Resulullah'ın hadislerini mi arıyorsunuz ? Türkiye'nin En Geniş Kapsamlı Hadis Sitesi HZ.MUHAMMED (Sallallahu Aleyhi ve Sellem) "أَللّٰهُمَّ صَلِّ عَلٰى مُحَمَّدٍ وَعَلٰى اٰلِ مُحَمَّدٍ"
“Bize şiir okudu” mânâsına da gelen bu tabir, hadis rivayet usulleri dahilinde şiir rivayet ederken eda sığası olarak kullanılan lafızlardandır. Talib, rivayet ettiği bir manzumeyi şeyhe kendisi okumak suretiyle (arz) rivayet etmişse eda sırasında enşedenâ fulânun bi-kırâ'atî aleyh; başkasının okumasıyla arz metoduyla almışsa isnadında enşedenâ fulânun kırâ'aten aleyhi eda lafızlarını kullanır.

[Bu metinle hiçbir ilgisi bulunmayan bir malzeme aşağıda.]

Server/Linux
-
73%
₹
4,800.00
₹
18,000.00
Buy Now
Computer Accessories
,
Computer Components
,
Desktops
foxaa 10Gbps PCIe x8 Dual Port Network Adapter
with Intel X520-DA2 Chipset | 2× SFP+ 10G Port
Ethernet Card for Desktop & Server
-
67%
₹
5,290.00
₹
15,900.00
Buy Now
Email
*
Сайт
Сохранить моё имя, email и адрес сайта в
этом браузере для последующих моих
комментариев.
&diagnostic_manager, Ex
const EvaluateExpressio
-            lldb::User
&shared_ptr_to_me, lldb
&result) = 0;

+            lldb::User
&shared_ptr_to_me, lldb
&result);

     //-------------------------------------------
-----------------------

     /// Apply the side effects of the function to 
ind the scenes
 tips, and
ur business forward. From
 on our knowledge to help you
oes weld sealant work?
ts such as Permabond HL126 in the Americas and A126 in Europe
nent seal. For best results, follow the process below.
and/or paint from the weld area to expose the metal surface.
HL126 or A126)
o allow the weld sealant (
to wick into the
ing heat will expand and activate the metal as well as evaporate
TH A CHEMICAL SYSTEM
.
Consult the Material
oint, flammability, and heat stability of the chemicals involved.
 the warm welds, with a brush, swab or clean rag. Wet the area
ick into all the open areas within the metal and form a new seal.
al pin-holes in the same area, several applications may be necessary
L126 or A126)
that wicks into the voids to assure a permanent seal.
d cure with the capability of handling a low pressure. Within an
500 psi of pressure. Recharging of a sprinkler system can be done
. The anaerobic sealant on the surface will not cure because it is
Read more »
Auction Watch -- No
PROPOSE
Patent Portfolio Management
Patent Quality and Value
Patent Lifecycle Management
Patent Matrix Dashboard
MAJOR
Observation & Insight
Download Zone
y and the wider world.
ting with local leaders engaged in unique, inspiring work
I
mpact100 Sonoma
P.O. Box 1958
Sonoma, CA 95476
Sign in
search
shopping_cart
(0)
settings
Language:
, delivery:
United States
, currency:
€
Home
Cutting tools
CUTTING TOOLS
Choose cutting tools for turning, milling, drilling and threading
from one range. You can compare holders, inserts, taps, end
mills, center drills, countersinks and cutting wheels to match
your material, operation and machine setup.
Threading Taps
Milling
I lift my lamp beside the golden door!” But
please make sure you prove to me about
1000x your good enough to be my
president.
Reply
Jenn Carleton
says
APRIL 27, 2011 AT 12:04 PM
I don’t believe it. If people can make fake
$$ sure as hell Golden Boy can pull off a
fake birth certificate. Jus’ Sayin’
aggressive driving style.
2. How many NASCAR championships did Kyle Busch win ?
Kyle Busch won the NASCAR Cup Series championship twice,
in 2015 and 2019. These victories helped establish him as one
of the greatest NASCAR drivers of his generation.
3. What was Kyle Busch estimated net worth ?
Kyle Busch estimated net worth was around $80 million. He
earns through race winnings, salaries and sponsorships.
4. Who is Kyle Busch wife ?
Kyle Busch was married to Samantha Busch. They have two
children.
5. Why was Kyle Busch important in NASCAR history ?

Neseb kelimesinin çoğuludur. Neseb, sözlükte akrabalık, özellikle baba tarafından kan akrabalığına dendiği gibi bir kabile veya beldeye nisbet manasına da gelir. 219 Hadis usulünde evtânu'r-ruvât ve buldânihim konusuyla ilgilidir ve ravilerin kimliklerinin tayininde başvurulan ilmin adıdır. Tanınmış alimlerin ve genellikle ravilerin nisbet edildikleri kabile veya yerleri, yahut en çok tanındıkları mesleklerini konu olarak alır. Daha sonraki yıllarda ensaba mezhep de eklenmiştir. Özellikle isimleri birbirine benzeyen kişilerin kim olduklarının tayininde ensâb bilgisinin büyük önemi vardır. İbn Sa'd meşhur Tabakâtında sahabeyi yerleştikleri yerlere göre ayırmış, onlardan ilim alan tabiileri ve takibeden birkaç tabaka ricalini aynı metoda göre tasnif etmiştir. İbnu's-Salâh’ın da kaydettiğine göre Araplar, önceleri kabilelerine nisbet edilmişlerdir. İslâm'dan sonra bedevi hayattan şehir hayatına geçilmeye başlanması üzerine yerleştikleri şehir ya da kasabalara nisbet edilerek anılmışlardır. Hatta bir yerden bir başka yere göç edenler için Fulânun el-Misrî summe'd-Dimeşkî misâlinde olduğu gibi iki nisbeti “summe” edatıyla birleştirmek adet haline gelmiştir. Kasabaya nisbet edilenlerin önce o kasabaya, sonra da bağlı olduğu çevreye veya yakınındaki büyük şehre nisbet edilmesi de aynı şekildedir. Ravilerin tanınmasında önemli faydaları olan ensâb konusunda yazılan kitapların en meşhurları, Abdulkerim b. Muhammed es-Sem'ânî'nin Kitâbu'l-Ensâbı ile onun muhtasarı olan Ebu'I-Hasen Ali b. Muhammed İbnu'l-Esîri'l-Cezerî'nin el-Lubâb fî Tehzîbi'l-Ensâb isimli eserleridir. Ensâb kitapları içinde özel olarak muhaddislerin ensabına tahsis edilmiş olanları da vardır. Muhibbud-Dîn Muhammed b. Mahmûd İbni'n-Neccâr el-Bağdâdî'nin Ensâbu'l-Muhaddisîn adlı eseri gibi.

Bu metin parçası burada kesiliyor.